You’d think that the press office of the Holy See would have some reaction to this. But, as with the resignation of Marie Collins from the Pontifical Commission for the Protection of Minors, it was once again silent. A charge like Negri’s, suggesting that the resignation of Benedict XVI was not free and therefore not valid and thus implying that Francis is not the legitimate pope, would typically be met with a statement from the press office, regardless of how reluctant the Vatican might be to discipline a sitting archbishop (just for a few more weeks: Francis accepted his resignation soon after Negri turned seventy-five). On March 8, a day after Negri’s comments, former press office director Fr. Federico Lombardi issued his own long and Jesuitically witty statement denying the allegations.

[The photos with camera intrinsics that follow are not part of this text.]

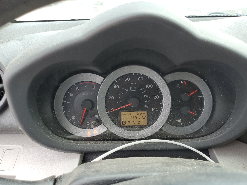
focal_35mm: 26
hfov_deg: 67.3
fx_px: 186
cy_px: 92
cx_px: 124
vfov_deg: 53.1
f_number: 1.5
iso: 50
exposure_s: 1/204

After Negri’s interview was analyzed by other Catholic news media outlets, Breitbart News in Rome ran a story mixing the archbishop’s comments with details related to the WikiLeaks releases on the U.S. Democratic Party. One day after that, Breitbart’s man in Rome, Thomas Williams, reported the only statement from anyone in any way affiliated with the Vatican—that is, the denial from the retired Lombardi.
Negri’s charges say something about the circle of prelati and journalists who feel orphans of the previous pontificate, yet nevertheless among whom it’s hard to tell who the real friends of Joseph Ratzinger are. Moreover, one can imagine that an American journalist like Greg Burke, the present director of the Holy See press office, understands the importance of countering conspiracy theories, yet apparently not those coming from an archbishop who has direct access to Benedict XVI and tries to undermine the legitimacy of the conclave and Francis.
Also worth considering: If there is no systematic alliance between Steve Bannon in the White House and the opposition to Francis in the Vatican and the United States, there are the shared tendencies toward Islamophobia and a fondness for conspiracy theories. The extreme wing of Francis’s opposition has raised the spectre of missing ballots at the conclave; of secret maneuvering to ensure that Benedict’s was a short-term pontificate; of a rigged bishops’ synod in 2014-2015 (see the book by the National Catholic Register’s Edward Pentin). And now Obama is said to be behind it all.
Monsignor Negri clearly speaks for himself and a few others only. But it’s difficult to consider the traditionalist opposition against Pope Francis without also considering the constant attempt to delegitimize Obama—not just the conspiracy theories, but also the “I want my country (my Church) back” sentiment. I am not inclined to see political-ideological alignments between American politics and Church politics, especially for a pope like Francis. But it’s hard to deny that the opposition against the first African-American president has a lot in common with the opposition against the first Latin American pope.